(RECORD EXTRACTS)

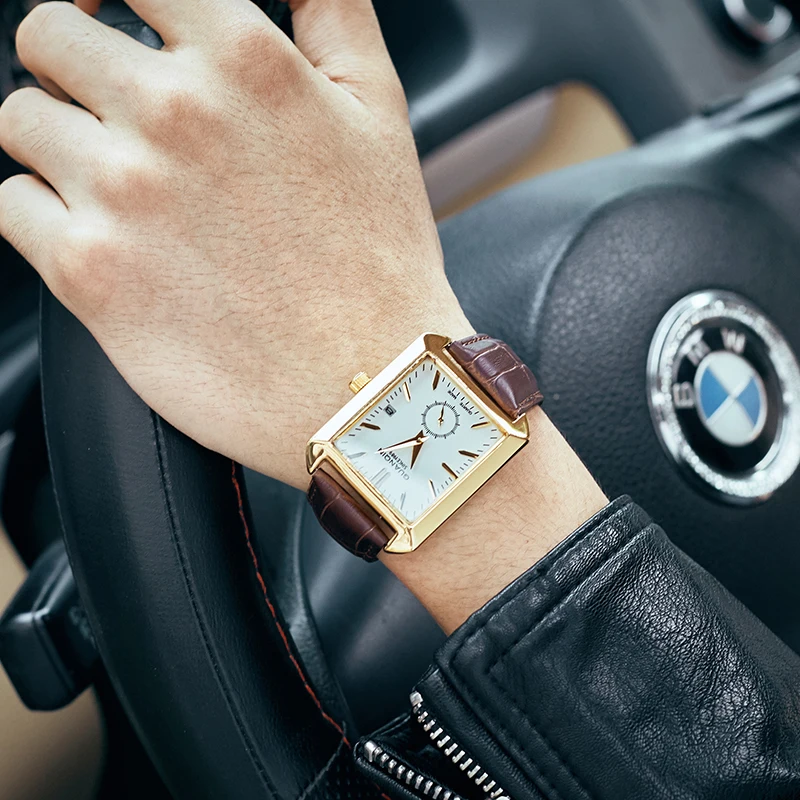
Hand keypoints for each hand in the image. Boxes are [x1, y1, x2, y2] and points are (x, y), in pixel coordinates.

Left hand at [0, 0, 471, 487]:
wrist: (368, 382)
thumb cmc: (379, 260)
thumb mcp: (379, 114)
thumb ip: (330, 11)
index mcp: (244, 61)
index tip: (116, 21)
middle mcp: (172, 114)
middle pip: (47, 35)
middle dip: (75, 67)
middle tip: (111, 112)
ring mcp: (120, 192)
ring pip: (18, 119)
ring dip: (55, 143)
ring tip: (114, 187)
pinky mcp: (87, 272)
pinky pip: (8, 206)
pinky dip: (41, 214)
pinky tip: (103, 237)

(End RECORD EXTRACTS)

# WHAT YOU WILL DO
Go through the entries above and output them exactly, without pictures.

# RESPONSE FOR THIS EXERCISE
Hand keypoints for each hand in the image. Boxes are [x1, y1, x2, y2] and points are (x, y), in pixel coordinates.

Left hand at [0, 0, 471, 487]:
wrist: (368, 382)
thumb cmc: (379, 260)
thumb mcp: (379, 114)
thumb ip: (330, 11)
index mcp: (244, 61)
index tip: (116, 21)
middle mcp: (172, 114)
middle pip: (47, 35)
middle dip: (75, 67)
middle tip: (111, 112)
ring mcp: (120, 192)
ring pip: (18, 119)
ring dip: (55, 143)
ring tip: (114, 187)
pinky mcp: (87, 272)
pinky pip: (8, 206)
pinky dip: (41, 214)
pinky tip: (103, 237)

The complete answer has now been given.